(Beginning of Recorded data)

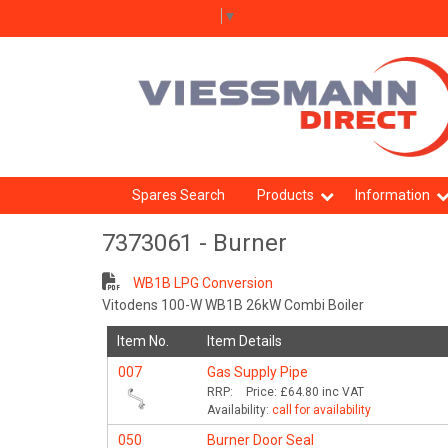
Select Language
▼
Spares Search
Products
Information
7373061 - Burner
WB1B LPG Conversion
Vitodens 100-W WB1B 26kW Combi Boiler
Item No.
Item Details
007
Gas Supply Pipe
RRP:
Price:
£64.80
inc VAT
Availability:
call for availability
050
Burner Door Seal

(End of Recorded data)

The problem: Reproduce the text of every record above verbatim, line for line, omitting the pictures.

The completed task:
Select Language
▼
Spares Search
Products
Information
7373061 - Burner
WB1B LPG Conversion
Vitodens 100-W WB1B 26kW Combi Boiler
Item No.
Item Details
007
Gas Supply Pipe
RRP:
Price:
£64.80
inc VAT
Availability:
call for availability
050
Burner Door Seal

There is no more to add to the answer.